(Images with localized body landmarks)
════════════════════

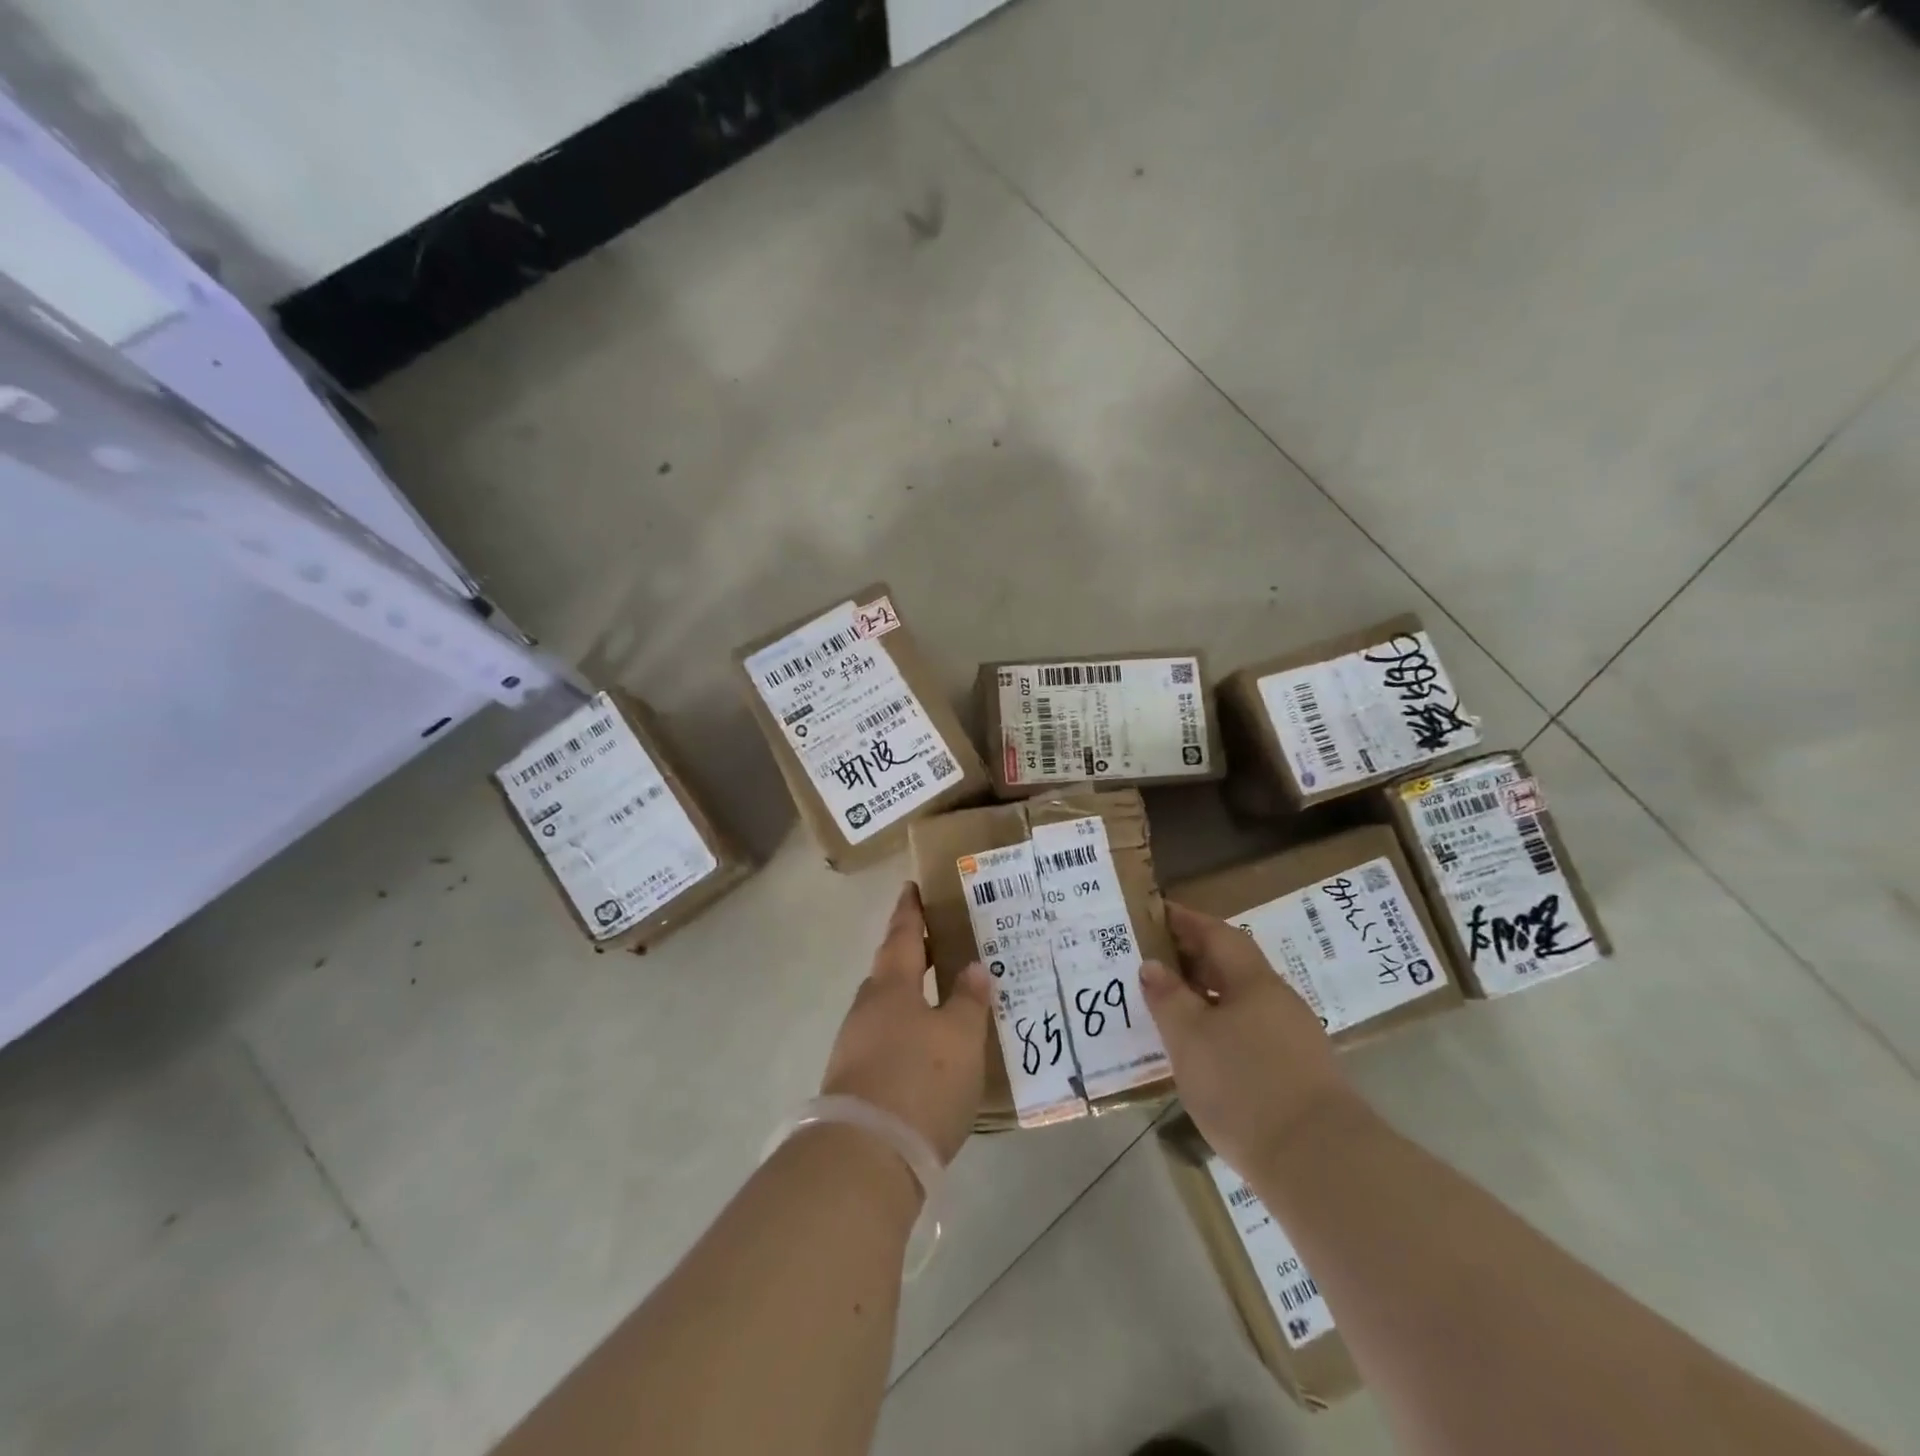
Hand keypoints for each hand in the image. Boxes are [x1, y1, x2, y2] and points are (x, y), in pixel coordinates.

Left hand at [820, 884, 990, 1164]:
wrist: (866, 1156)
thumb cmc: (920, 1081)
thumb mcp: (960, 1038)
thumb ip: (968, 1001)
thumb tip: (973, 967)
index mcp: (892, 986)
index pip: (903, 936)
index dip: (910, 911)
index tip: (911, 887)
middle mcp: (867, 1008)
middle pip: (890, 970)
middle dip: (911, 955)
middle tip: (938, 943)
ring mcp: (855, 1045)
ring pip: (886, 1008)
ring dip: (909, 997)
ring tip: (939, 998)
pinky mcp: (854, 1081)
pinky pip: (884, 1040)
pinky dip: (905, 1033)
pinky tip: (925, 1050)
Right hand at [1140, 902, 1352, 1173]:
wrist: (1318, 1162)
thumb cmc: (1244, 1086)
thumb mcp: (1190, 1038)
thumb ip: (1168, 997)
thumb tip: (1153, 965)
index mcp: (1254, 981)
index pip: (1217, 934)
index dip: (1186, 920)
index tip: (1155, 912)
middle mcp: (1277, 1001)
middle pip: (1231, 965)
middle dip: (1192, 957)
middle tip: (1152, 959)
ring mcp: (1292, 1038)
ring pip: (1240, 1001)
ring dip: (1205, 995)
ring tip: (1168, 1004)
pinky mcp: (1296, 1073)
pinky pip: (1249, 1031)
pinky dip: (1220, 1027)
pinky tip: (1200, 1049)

════════════════════

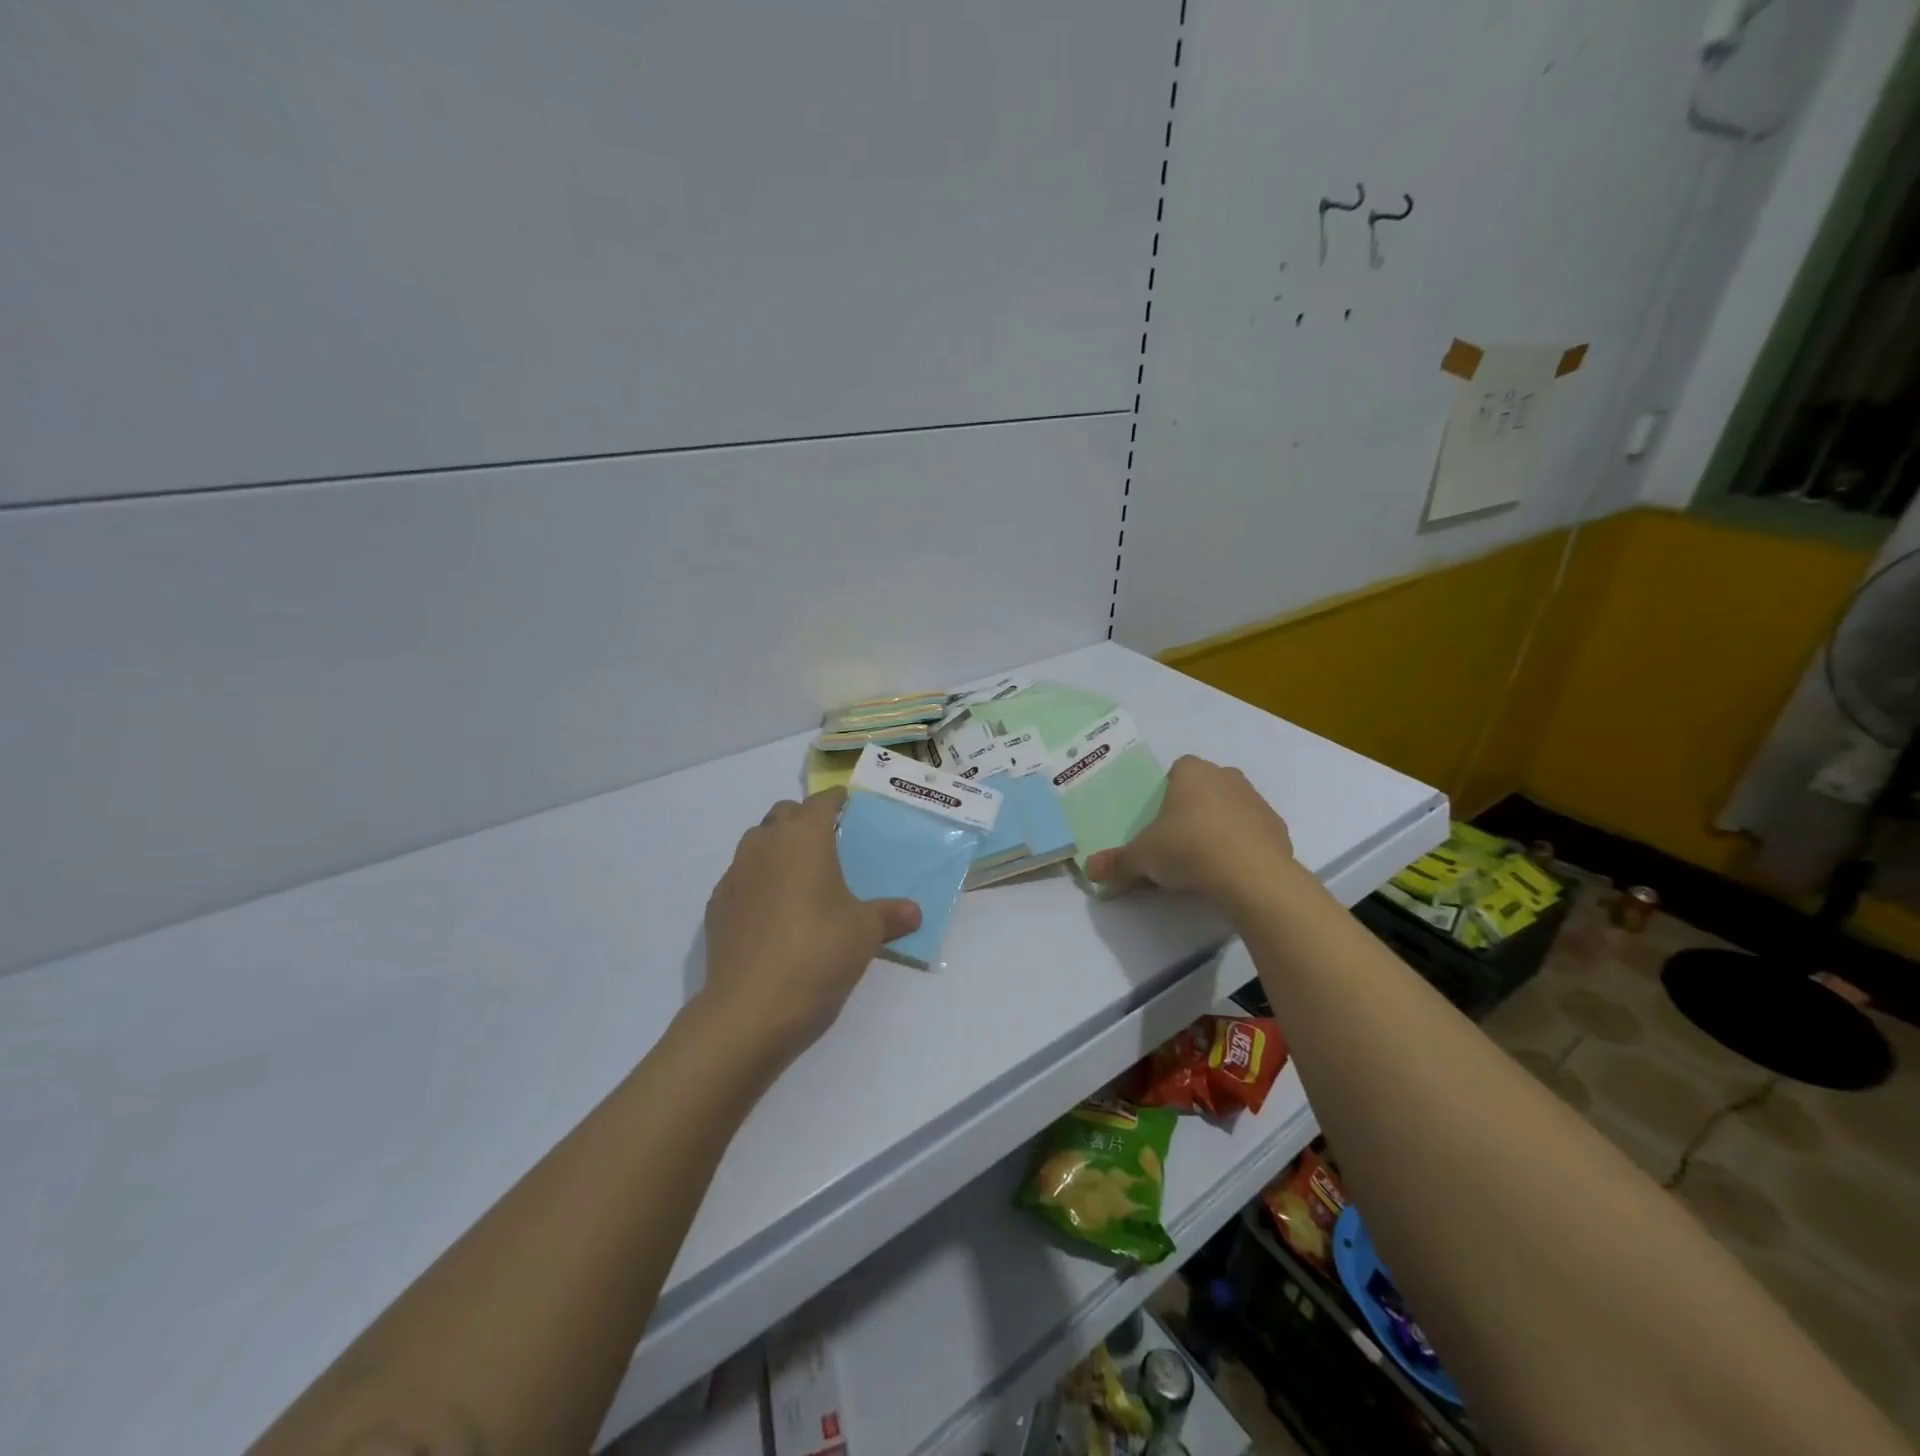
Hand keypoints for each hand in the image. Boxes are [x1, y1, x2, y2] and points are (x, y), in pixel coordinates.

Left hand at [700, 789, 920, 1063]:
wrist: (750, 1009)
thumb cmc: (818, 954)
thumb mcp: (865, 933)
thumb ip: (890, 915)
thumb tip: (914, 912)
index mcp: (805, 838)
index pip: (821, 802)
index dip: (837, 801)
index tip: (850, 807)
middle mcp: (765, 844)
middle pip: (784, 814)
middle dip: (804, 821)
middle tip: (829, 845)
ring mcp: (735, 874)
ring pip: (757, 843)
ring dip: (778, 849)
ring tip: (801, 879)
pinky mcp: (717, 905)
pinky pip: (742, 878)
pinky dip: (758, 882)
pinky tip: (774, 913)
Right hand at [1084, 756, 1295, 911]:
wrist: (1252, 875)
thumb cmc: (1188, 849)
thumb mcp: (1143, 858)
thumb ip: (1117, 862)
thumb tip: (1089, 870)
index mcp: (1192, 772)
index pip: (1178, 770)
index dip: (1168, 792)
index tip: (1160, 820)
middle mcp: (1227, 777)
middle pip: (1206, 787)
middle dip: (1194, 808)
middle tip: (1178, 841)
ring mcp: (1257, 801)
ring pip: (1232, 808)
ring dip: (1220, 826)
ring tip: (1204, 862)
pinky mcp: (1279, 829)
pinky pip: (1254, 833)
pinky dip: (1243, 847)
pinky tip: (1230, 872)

════════════════════

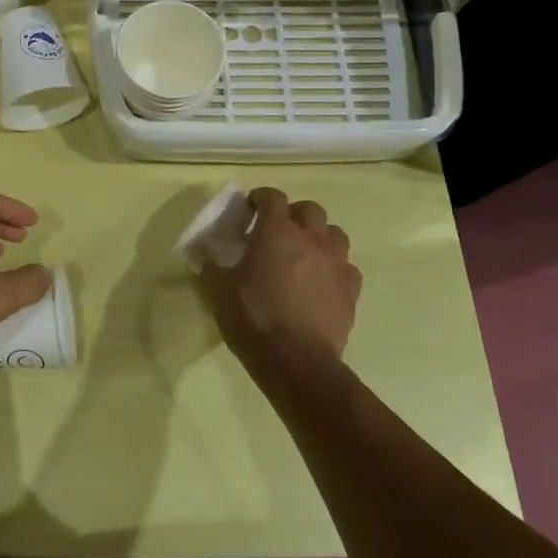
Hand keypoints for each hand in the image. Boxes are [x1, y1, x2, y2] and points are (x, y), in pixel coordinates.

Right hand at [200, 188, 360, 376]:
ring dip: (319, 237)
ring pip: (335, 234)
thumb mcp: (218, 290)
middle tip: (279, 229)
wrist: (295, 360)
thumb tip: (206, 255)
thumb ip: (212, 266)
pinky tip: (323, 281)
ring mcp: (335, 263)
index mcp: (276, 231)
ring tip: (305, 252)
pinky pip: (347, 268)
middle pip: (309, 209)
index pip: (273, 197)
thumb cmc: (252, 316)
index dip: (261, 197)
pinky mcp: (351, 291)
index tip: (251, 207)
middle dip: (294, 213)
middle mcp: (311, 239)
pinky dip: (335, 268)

════════════════════

[DIRECTIONS FOR THIS TASK] Of all the entries above, retype exactly the lines from the line with "pinky pip: (884, 1040)" to the line with "pinky tip: (1200, 1049)", both included, and no others.

[FINAL ANSWER]
pinky pip: (884, 1040)
pinky dip: (905, 1033)
pinky tip: (925, 1050)
Right hand at [1140, 902, 1352, 1173]:
wrist: (1318, 1162)
thumb cmc: (1244, 1086)
thumb mcp: (1190, 1038)
thumb ip: (1168, 997)
thumb tip: (1153, 965)
index mcp: (1254, 981)
index pip: (1217, 934)
index dip: (1186, 920)
index tip: (1155, 912)
middle mcp: (1277, 1001)
middle pip: (1231, 965)
middle dip: (1192, 957)
middle tip: (1152, 959)
ring mcp: (1292, 1038)
ring pip: (1240, 1001)
ring dip: (1205, 995)
ring tip: (1168, 1004)
pinky mcp: (1296, 1073)
pinky pip: (1249, 1031)
pinky dip: (1220, 1027)
pinky tip: (1200, 1049)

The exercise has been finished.